Genetically, variants in OPN4, PER3, CLOCK, ARNTL/BMAL1, CRY1/2, and MTNR1B could modulate light sensitivity, circadian phase, melatonin response, and nocturnal metabolism. Women with a strong drop in AM energy after late screens, high latency, and repeatedly delayed sleep midpoint could be "light-sensitive." If they also have insulin resistance, the metabolic cost of a shifted night may be greater.

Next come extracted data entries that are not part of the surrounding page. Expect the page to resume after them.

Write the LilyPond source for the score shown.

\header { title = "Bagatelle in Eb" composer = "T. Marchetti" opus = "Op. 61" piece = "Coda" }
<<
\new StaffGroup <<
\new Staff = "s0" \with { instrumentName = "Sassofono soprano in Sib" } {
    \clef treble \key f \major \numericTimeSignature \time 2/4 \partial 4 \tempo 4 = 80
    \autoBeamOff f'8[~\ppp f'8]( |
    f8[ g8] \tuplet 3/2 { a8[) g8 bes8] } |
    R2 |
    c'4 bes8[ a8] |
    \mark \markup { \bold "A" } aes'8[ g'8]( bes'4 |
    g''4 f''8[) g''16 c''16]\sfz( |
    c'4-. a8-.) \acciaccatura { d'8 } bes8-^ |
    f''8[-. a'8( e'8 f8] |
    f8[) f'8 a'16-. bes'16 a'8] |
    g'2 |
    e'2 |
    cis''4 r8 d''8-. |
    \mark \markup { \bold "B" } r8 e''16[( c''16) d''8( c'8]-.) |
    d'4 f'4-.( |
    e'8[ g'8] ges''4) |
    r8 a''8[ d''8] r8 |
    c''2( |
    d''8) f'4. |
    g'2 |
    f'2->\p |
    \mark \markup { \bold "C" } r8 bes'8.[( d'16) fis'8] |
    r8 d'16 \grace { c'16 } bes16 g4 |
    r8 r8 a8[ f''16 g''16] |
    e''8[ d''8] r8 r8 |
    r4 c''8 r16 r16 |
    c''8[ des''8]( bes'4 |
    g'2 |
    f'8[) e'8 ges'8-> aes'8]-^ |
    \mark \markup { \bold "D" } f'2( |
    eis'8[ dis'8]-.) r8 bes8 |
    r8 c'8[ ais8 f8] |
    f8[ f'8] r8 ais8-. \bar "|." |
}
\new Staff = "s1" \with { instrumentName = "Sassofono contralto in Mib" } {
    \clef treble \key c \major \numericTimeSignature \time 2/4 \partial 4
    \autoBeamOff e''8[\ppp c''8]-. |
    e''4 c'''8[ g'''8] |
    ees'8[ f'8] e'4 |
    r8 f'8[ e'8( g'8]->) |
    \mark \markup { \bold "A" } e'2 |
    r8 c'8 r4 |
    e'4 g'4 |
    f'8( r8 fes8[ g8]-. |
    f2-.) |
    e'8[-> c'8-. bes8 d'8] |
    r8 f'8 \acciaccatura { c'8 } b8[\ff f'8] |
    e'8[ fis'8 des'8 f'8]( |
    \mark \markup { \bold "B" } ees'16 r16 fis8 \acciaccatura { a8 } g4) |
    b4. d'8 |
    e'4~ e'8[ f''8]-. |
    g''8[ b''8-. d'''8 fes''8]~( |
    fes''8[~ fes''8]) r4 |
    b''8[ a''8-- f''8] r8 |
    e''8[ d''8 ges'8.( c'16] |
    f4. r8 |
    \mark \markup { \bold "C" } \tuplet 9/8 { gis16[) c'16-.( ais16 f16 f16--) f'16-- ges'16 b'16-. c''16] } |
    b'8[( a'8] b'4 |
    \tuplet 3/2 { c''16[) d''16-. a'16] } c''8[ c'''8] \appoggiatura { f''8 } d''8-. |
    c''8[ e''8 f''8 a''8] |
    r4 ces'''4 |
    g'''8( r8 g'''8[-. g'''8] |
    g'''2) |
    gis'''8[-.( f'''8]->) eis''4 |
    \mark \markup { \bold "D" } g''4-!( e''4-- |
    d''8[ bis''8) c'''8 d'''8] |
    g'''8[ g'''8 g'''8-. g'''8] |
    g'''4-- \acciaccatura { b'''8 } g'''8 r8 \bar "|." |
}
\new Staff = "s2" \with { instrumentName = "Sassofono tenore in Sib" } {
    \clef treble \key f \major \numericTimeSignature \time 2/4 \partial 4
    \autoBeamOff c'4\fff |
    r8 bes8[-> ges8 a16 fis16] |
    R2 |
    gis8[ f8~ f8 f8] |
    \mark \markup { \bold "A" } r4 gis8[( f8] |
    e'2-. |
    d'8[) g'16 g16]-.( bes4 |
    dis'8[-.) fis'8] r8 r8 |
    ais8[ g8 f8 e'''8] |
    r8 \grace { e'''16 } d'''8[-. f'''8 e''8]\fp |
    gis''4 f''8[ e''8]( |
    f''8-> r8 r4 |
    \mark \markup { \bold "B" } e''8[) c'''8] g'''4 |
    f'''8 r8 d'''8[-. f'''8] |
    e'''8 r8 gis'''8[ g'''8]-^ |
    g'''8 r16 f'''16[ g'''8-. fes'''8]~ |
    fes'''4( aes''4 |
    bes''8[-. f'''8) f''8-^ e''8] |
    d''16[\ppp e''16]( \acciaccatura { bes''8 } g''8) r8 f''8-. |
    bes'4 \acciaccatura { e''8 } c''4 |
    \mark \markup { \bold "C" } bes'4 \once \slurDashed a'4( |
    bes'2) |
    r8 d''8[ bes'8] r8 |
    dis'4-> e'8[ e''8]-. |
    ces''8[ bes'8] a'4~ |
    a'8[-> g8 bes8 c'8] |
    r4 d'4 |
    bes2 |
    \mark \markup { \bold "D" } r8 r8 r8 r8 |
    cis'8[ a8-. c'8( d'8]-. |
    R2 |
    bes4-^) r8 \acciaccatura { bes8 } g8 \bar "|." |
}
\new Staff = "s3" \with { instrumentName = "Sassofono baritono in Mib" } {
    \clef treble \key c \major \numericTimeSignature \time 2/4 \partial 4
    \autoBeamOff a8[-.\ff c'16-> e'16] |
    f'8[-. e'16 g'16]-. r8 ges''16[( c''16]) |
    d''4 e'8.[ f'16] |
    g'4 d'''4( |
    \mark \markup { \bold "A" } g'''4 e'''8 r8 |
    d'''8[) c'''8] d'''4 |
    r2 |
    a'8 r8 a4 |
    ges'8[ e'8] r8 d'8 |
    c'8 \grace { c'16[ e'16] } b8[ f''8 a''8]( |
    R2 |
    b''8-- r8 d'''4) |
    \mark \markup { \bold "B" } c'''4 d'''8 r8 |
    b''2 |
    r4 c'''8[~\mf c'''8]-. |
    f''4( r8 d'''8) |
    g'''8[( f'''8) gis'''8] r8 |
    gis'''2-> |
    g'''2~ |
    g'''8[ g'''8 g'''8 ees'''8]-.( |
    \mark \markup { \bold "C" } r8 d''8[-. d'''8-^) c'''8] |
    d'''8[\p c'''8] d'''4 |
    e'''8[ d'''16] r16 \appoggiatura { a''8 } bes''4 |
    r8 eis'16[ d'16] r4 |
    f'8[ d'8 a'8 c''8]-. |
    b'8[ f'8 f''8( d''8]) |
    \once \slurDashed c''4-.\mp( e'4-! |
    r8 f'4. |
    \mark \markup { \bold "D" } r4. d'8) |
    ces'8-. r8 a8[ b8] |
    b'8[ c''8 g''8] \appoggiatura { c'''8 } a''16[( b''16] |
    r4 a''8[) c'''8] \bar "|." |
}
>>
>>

Hormonal stage redefines the cost. In women with active cycles, high nocturnal melanopic load may appear as PMS/luteal insomnia and a more variable cycle. In PCOS, it may amplify chronometabolic misalignment by sustaining late eating and delayed sleep. In perimenopause, the same pattern may appear as heat awakenings, nocturnal anxiety, and AM fatigue. In postmenopause, the reading would be sleep/metabolism/vasomotor, not cycle.

There is also social variability. Urban LATAM normalizes late dinner, phone in bed, illuminated bedrooms, and long workdays. The scientific objective is not to blame habits; it is to detect nights when the darkness signal probably did not exist. That distinction avoids turning chronobiology into moralism.